Bis zu 700 Hornissen in einem Volk

Hornissen sind Nützlinge. Sie erbeuten Insekten bis Wespengröße im Flug und schleppen sie als Nahrung für ihre Brut ins Nest. Ein großes Hornissenvolk mit 400 bis 700 Tieren kann laut Schindler an einem Tag bis zu ein halbes Kilo Insekten an seine Brut verfüttern. Den eigenen Nahrungsbedarf deckt die Hornisse mit Baumsäften und Nektar.

Man darf Hornissen nicht töten

Hornissen zählen in Deutschland nach der Bundesartenschutzverordnung zu den besonders geschützten Tierarten. Deshalb dürfen sie weder getötet noch dürfen ihre bewohnten Nester zerstört werden. Was können Sie aber tun, wenn sie sich direkt neben Ihrer Terrasse oder auf dem Balkon eingenistet haben?

Echte Gefahr droht nur bei Allergie

Die Leiterin der Unteren Naturschutzbehörde rät, zunächst einmal Ruhe zu bewahren. Wirklich gefährlich könne ein Hornissenstich nur für Personen werden, die allergisch darauf reagieren. Zu Stichen komme es aber selten, da Hornissen, im Gegensatz zu Wespen, nicht von Süßigkeiten und anderen Nahrungsmitteln angelockt werden und sich so keiner unmittelbaren Bedrohung durch den Menschen aussetzen. 

Zudem seien Hornissen keine Dauergäste. Der gesamte Hornissenstaat samt Königin sterbe bei den ersten Nachtfrösten im Herbst ab, erklärt Schindler. „Davon abgesehen beziehen sie ein Nest kein zweites Mal. Ende September suchen sich die Jungköniginnen einen geeigneten Überwinterungsplatz und sorgen im neuen Jahr für ein neues Hornissenvolk.“

Nestbau: Am liebsten in Hohlräumen

Besonders beliebte Orte für ihre Nester sind Hohlräume. Da natürliche Nistmöglichkeiten wie hohle Bäume jedoch immer seltener werden, suchen sich die Tiere Ersatz. Nischen in Dachböden und Schuppen, Holzverkleidungen an Fassaden, Vogelnistkästen sowie Rollladenkästen seien oft genutzte Alternativen. „Hier ist es hilfreich zu wissen, dass Hornissen auch in der Dämmerung unterwegs sind und gerne zu Lichtquellen fliegen. Durch Fliegengitter oder geschlossene Fenster in Nestnähe kann man ein Einfliegen ins Haus vermeiden“, sagt sie.

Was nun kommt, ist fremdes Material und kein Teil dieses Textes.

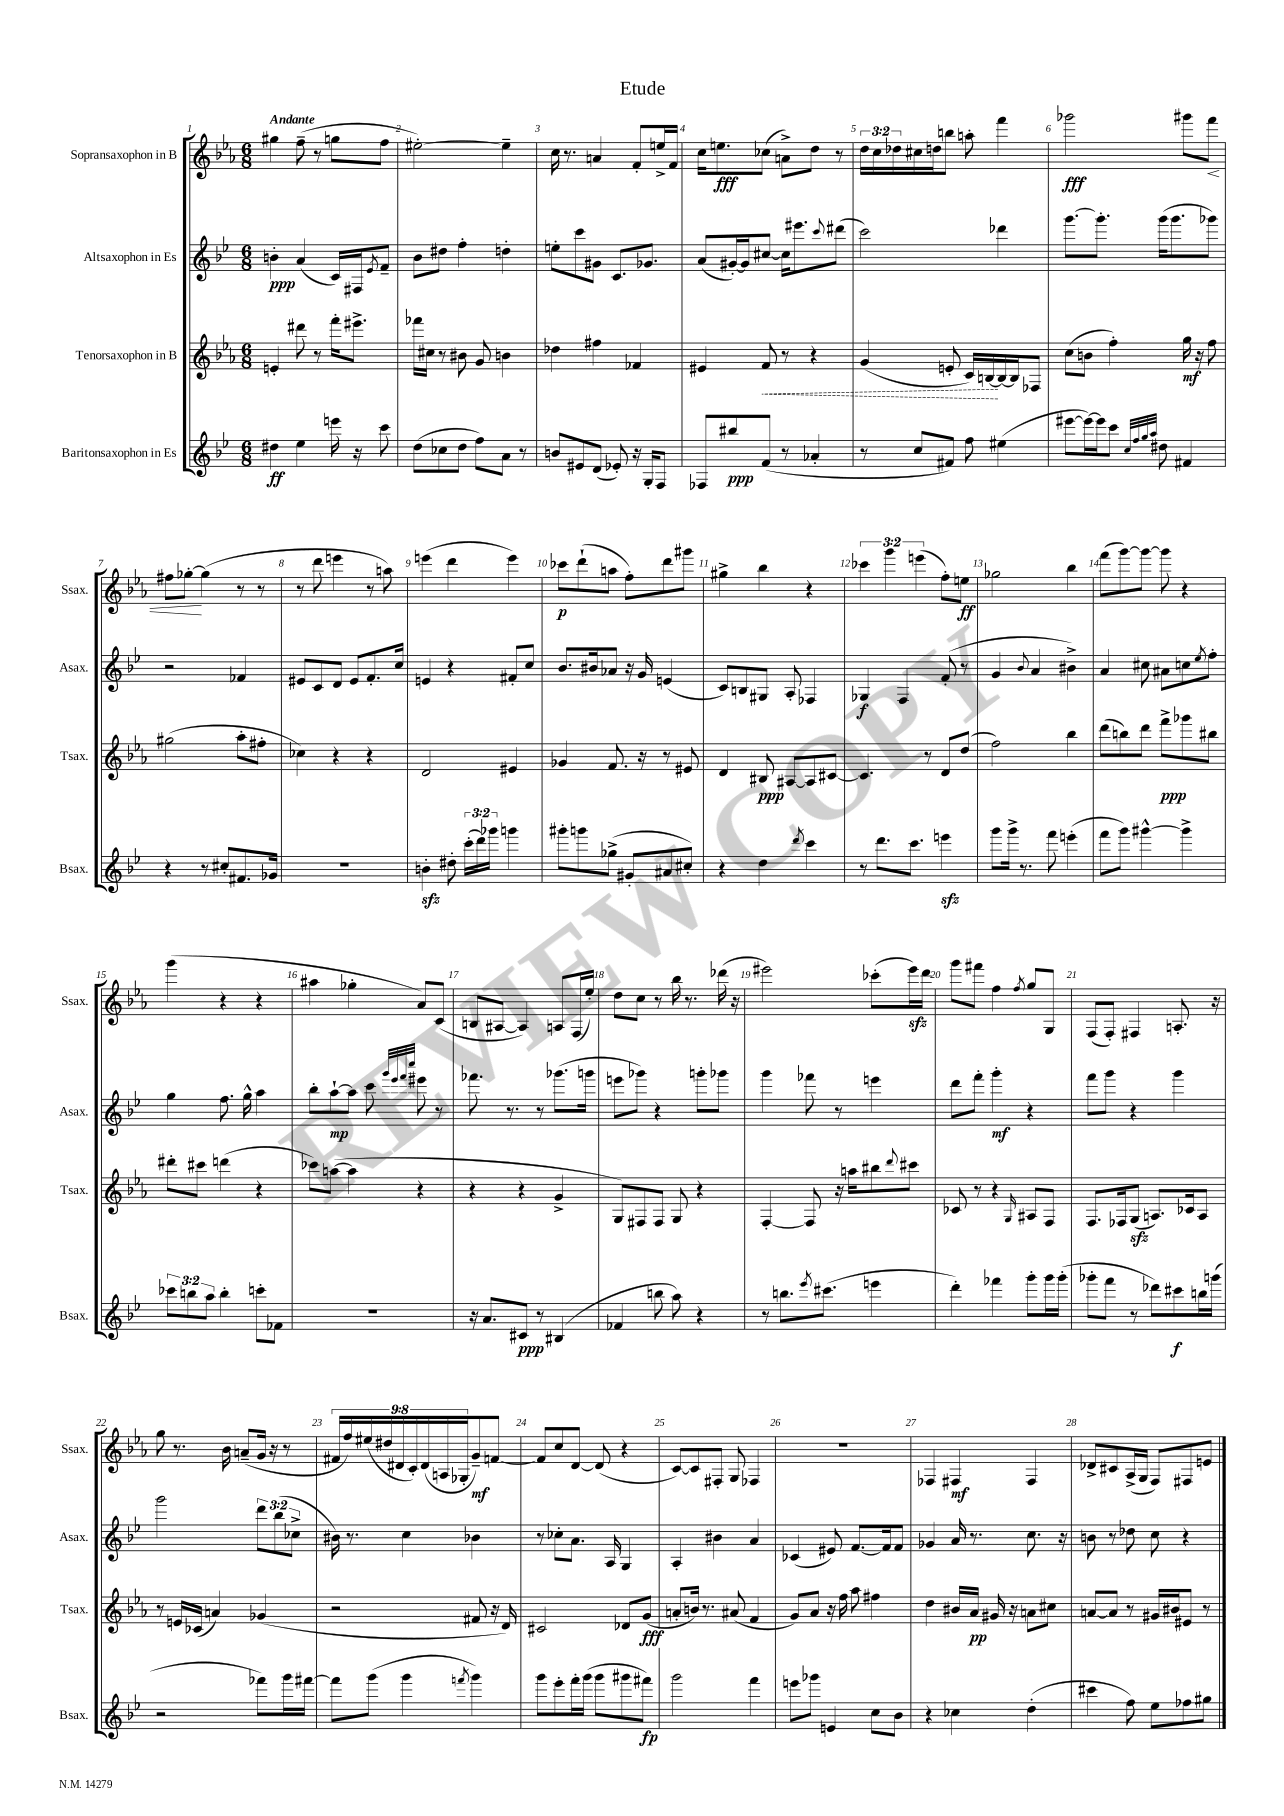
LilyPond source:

\header { title = "Etude" }
<<
\new StaffGroup <<
\new Staff = "s0" \with { instrumentName = "Sopransaxophon in B" shortInstrumentName = "Ssax." } {
    \clef treble \key ees \major \numericTimeSignature \time 6/8 \override Staff.TupletNumber.text = #tuplet-number::calc-fraction-text \tempo "Andante"
    gis''4 f''8--( r8 g''8 f''8 |
    eis''2~-.) eis''4-- |
    c''16 r8. a'4 f'8-. e''16-> f'16 |
    c''16 e''8.\fff ces''8( a'8->) d''8 r8 |
    \tuplet 3/2 { d''16 c''16 des''16 } cis''16 d''16 b''8 a''8-. f'''4 |
    ges'''2\fff gis'''8 f'''8\< |
    fis''8 ges''8~-.\! ges''4( r8 r8 |
    r8 d'''8 e'''4 r8 a''8) |
    e'''4( d'''4 e'''4) |
    ces'''8\p d'''8-!( a''8 f''8-.) d'''8 gis'''8 |
    gis''4-> bes''4 r4 |
    \tuplet 3/2 { ces'''4 g'''4 e'''4( } f''8-.) e''8\ff |
    ges''2 bes''4 |
    f'''8( g'''8~) g'''8~ g'''8 r4 |
    g'''4( r4 r4 |
    ais''4 ges''4-. aes'8) c'8( |
    b8 ais8~ ais4) a8 f16( ees''16-.) |
    d''8 c''8 r8 bes''16 r8. des'''16( r16 |
    eis'''2) ces'''8-.( eis'''16\sfz) d'''16 |
    g'''8 fis'''8 f''4 \acciaccatura { f''8 } g''8 g8 |
    f8( f8-.) fis4 a8.-. r16 |
    g''8 r8. bes'16 a'8--( g'16 r16 r8 |
    \tuplet 9/8 { fis'16 f''16) eis''16( dis''16 dis'16 c'16-.) dis'16( a16 ges16-. } g'8--\mf) f'8~ |
    f'8 c''8 d'8~ d'8( r4 |
    c'8~) c'8 fis8-. g8 fes4 |
    R2. |
    fes4 fis4\mf fis4 |
    des'8-> cis'8 aes16->( g16 f8) fis8 e'8 \bar "|." |
}
\new Staff = "s1" \with { instrumentName = "Altsaxophon in Es" shortInstrumentName = "Asax." } {
    \clef treble \key bes \major \numericTimeSignature \time 6/8 \override Staff.TupletNumber.text = #tuplet-number::calc-fraction-text
    b'4-.\ppp a'4( c'16) fis16 \acciaccatura { ees'8 } f'8-- |
    bes'8 dis''8 f''4-. d''4-. |
    e''8-. c'''8 gis'8 c'8. ges'8. |
    a'8( gis'16~-.) gis'16 cis''8~ cis''16 eis'''8. \appoggiatura { c'''8 } dis'''8( |
    c'''2) des'''4 |
    g'''8.~ g'''8.-. g'''16( g'''8. ges'''8) |
    r2 fes'4 |
    eis'8 c'8 d'8 eis'8 f'8.-. c''16 |
    e'4 r4 fis'8-. c''8 |
    bes'8. bis'16 aes'8 r16 g'16 e'4( |
    c'8) b8 gis8 a8-. fes4 |
    ges4\f f4 f'8-.( r8 |
    g'4 \appoggiatura { bes'8 } a'4 bis'4->) |
    a'4 cis''8 ais'8 c''8 \acciaccatura { ees''8 } f''8-. |
    g''4 f''8. g''16-^ a''4 |
    bes''8-. a''8~-!\mp a''8 c'''8 \grace { g'''32 ees'''32 f'''32 c''''32 } eis'''8 r8 |
    fes'''8. r8. r8 ges'''8.( g'''16 |
    e'''8 ges'''8) r4 g'''8-. ges'''8 |
    g'''4 fes'''8 r8 e'''4 |
    d'''8 f'''8-. g'''4-.\mf r4 |
    f'''8 g'''8 r4 g'''4 |
    g'''2 \tuplet 3/2 { d'''8 bes''8( ces''8-> } |
    bis'16) r8. c''4 bes'4 |
    r8 ces''8-. a'8. a16 g4 |
    a4-. bis'4 a'4 |
    ces'4( eis'8) f'8.~ f'16 f'8 |
    ges'4 a'16 r8. c''8. r16 |
    b'8 r8 des''8 c''8 r4 \bar "|." |
}
\new Staff = "s2" \with { instrumentName = "Tenorsaxophon in B" shortInstrumentName = "Tsax." } {
    \clef treble \key ees \major \numericTimeSignature \time 6/8
    e'4-. dis'''8 r8 f'''16-. eis'''8.-> |
    fes'''16 cis''16 r8 bis'8 g'8 b'4 |
    des''4 fis''4 fes'4 |
    eis'4 \once \override Hairpin.style = #'dashed-line f'8\< r8 r4 |
    g'4( e'8-. c'16) b16~\! b16~ b16 fes8 |
    c''8( b'8 f''4-.) g''16\mf r16 f''8 |
    gis''2( aes''8-. fis''8-. |
    ces''4) r4 r4 |
    d'2 eis'4 |
    ges'4 f'8. r16 r8 eis'8 |
    d'4 bis8\ppp ais8~ ais8 cis'8~ |
    cis'4. r8 d'8 d''8( |
    f''2) bes''4 |
    d'''8( b''8) d'''8 f'''8->\ppp ges'''8 bis''8 |
    dis'''8-. cis'''8 d'''4( r4 |
    ces'''8) a''8~( a''4 r4 |
    r4 r4 g'4-> |
    g8) fis8 fis8 g8 r4 |
    f4~-. f8 r16 a''16 bis''8 \appoggiatura { d'''8 } cis'''8 |
    ces'8 r8 r4 \grace { g16 } ais8 f8 |
    f8. fes16 g8\sfz( a8.) ces'16 a8 |
    r8 e'16 ces'16( a'4) ges'4( |
    r2 fis'8 r16 d'16) |
    cis'2 des'8 g'8\fff( |
    a'8-. b'16) r8. ais'8( f'4 |
    g'8) aes'8 r16 f''16 aes''8 fis''4 |
    d''4 bis'16 aes'16\pp gis'16 r16 a'8 cis''8 |
    a'8~ a'8 r8 gis'16 bis'16 eis'8 r8 \bar "|." |
}
\new Staff = "s3" \with { instrumentName = "Baritonsaxophon in Es" shortInstrumentName = "Bsax." } {
    \clef treble \key bes \major \numericTimeSignature \time 6/8 \override Staff.TupletNumber.text = #tuplet-number::calc-fraction-text
    dis''4\ff ees''4 e'''16 r16 c'''8 |
    d''8( ces''8 d''8 f''8) a'8 r8 |
    b'8 eis'8 d'8( ees'8-.) r16 g16-. f8 |
    fes8 bis''8\ppp f'8( r8 aes'4-. |
    r8 c''8 fis'8) f''8 eis''4( |
    eis'''8~ eis'''16~) eis'''16 c'''8 \grace { c''32 f''32 g''32 a''32 } dis''8 fis'4 |
    r4 r8 cis''8-. fis'8. ges'16 |
    R2. |
    b'4-.\sfz dis''8-. \tuplet 3/2 { c'''16-.( d'''16) ges'''16 } g'''4 |
    gis'''8-. g'''8 ges''8->( gis'8-. ais'8 cis''8-.) |
    r4 d''4 \acciaccatura { d'''8 } c'''4 |
    r8 d'''8. c'''8. e'''4\sfz |
    g'''8 g'''16-> r8. f'''8 e'''4-.( |
    f'''8 g'''8) gis'''4~-^ gis'''4-> |
    \tuplet 3/2 { ces'''8 b''8 a''8 } b''4-. c'''8-. fes'8 |
    R2. |
    r16 a'8. cis'8\ppp r8 bis4( |
    fes'4 b''8 a''8) r4 |
    r8 b''8. \acciaccatura { ees'''8 } cis'''8.( e'''4 |
    d'''4-.) fes'''4 g'''8-. g'''16 g'''16-.( |
    ges'''8-. f'''8 r8 des'''8) cis'''8\f b''16 g'''16( |
    r2 fes'''8) g'''16 fis'''16~ |
    fis'''8 g'''8( g'''4 \acciaccatura { f'''8 } g'''4) |
    g'''8 ees'''8-. f'''16-. g'''16( g'''8 gis'''8 fis'''8\fp) |
    g'''2 f'''4 |
    e'''8 ges'''8 e'4 c''8 bes'8 |
    r4 ces''4 d''4-.( |
    cis'''4 f''8) ees''8 fes''8 gis''8 \bar "|." |
}
>>
>>
\layout { \context { \Score \override BarNumber.break-visibility = ##(#f #t #t) barNumberVisibility = #all-bar-numbers-visible } }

Im Zweifelsfall gibt es Hornissenberater

Für den Fall, dass sich ein Hornissenvolk an einer kritischen Stelle niedergelassen hat, können Sie sich an die Untere Naturschutzbehörde wenden. In begründeten Ausnahmefällen könne dann eine so genannte artenschutzrechtliche Ausnahmegenehmigung für eine Umsiedelung oder das Entfernen eines Nestes erteilt werden. Zudem könne die Untere Naturschutzbehörde Hilfe durch erfahrene, speziell ausgebildete Hornissenberater vermitteln.